High Country Thirst

by

There were days when Tom Bell must have wondered what he had been thinking. In August 1969, he purchased Camping News Weekly and a year later renamed it High Country News, launching what has become home to some of the best environmental reporting in the American West. Operating on a shoestring, the News captured devoted readers, yet not enough to pay the bills. So Bell sold his ranch, cashed in stocks and liquidated his savings. In 1973 he announced he could do no more and would have to shut down the News. Within days, money-stuffed envelopes poured in, enough to save the paper. “Somehow we have created another bond between people across a far-flung land,” Bell editorialized. The fight to save the News took its toll on Bell’s health, and a year later, he sold his stake. His successors struggled to keep the paper afloat even as they turned out one brilliant issue after another over the next 40 years.

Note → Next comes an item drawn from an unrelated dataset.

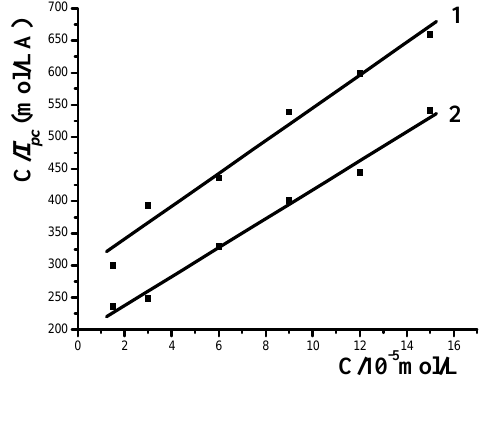
Figure 3. Plot of C / I vs. C at ssDNA/MAA/Au (1) and dsDNA/MAA/Au electrodes pc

The story should sound familiar to hard-core Observer fans. Though the two periodicals’ origins are distinct—the Observer was born amid the civil rights movement of the early 1950s; the News’ first issue appeared in 1970, the year the nation celebrated the inaugural Earth Day—they still have much in common. The muckraking mags delight in out-scooping mainstream media, and their staffs smile knowingly when their stories are picked up, often without attribution. Their writers, despite corporate media’s dominance, snare more than their share of prizes and awards. And surely Bell and Ronnie Dugger, The Observer’s founding editor, appreciate that the organizations they brought to life remain long on passion, energy, and insight, if occasionally short on cash.

Most striking is that each speaks to a devoted readership about the importance of place—their place. The Observer boasts it publishes “Sharp Reporting from the Strangest State in the Union”; the News’ masthead may be more staid—“For people who care about the west”—but its circulatory ambition is bold. It would be bolder still if it included Texas in its mix. It doesn’t, noting its coverage ranges “from the Northern Rockies to the desert Southwest, from the Great Plains to the West Coast,” thereby airbrushing the Lone Star State out of the region it played a fundamental role in inventing.

Savvy 19th-century Americans did not make the same mistake: They knew the West was defined by its environmental boundaries, not its political borders. So argued John Wesley Powell, head of the U.S. Geological Survey: His West began at the 100th meridian, which splits Texas roughly in half. Why this longitudinal line? Because it approximates the break between the wet and dry portions of the nation. (If you want to get technical, it marks the 20-inch isohyet: To the east, more than 20 inches of precipitation falls annually; to the west, less). Ergo: El Paso is not Houston.

This demarcation is not rigid, as there are years when Austin and San Antonio—which lie east of the dry zone—suffer crippling droughts. Yet as Powell observed in Report on the Lands of the Arid Region of the United States (1876), these variations merely underscore this sun-baked fact: Water determines the region’s economics, settlement, and politics. That’s what makes the west, The West.

Powell’s vision gave me the organizing idea for a set of companion volumes that highlight the High Country News’ aggressive investigations into how this precious resource is managed—or not. Water in the 21st-Century West is structured thematically, tracing the impact of such issues as climate change, indigenous water rights, groundwater pollution, dams and endangered species and urban water pressures. Watersheds are the focus of the second volume, River Basins in the American West, which probes controversies swirling around the Columbia and Missouri, the Colorado and Rio Grande. These rivers may follow differing
topographies, nurture unique habitats and meet a variety of human demands, but they also reveal how similarly integral they are to the region; without them there would be no West, however mapped.

The News’ reporting on the Rio Grande drove this point home. Its lengthy, serpentine course complicates straight-line cartography; it cuts through three states and delineates the 1,254-mile international border between Mexico and the United States. The reporters of the News doggedly trace how the Rio Grande is affected by declining snowmelt that’s apportioned among a series of competitive users. Both countries have constructed dams to capture this shrinking resource, whose release is defined by a international treaty that is observed more often in the breach. Ignored as well are threatened creatures—the Rio Grande silvery minnow, for one—that depend on the river. The News exposed how metal-laden tailings are flushed into some of the Rio Grande’s northern tributaries and how, farther downstream, urban effluent and agricultural runoff create a toxic brew. Its gifted writers know that when you follow the water, you learn a great deal about the people who depend on it and the land they inhabit.

By focusing on this powerful, binding relationship between humans and the watersheds that have been channeled to serve our interests, High Country News has forced its readers—and the people they vote for—to pay closer attention to how we manage this diminishing resource. The publication’s vigilance is proof of the enduring value of an independent, aggressive and ethical press.

Contributing writer Char Miller is W.M. Keck professor of environmental analysis at Pomona College in Claremont, Calif., and editor of the forthcoming Cities and Nature in the American West.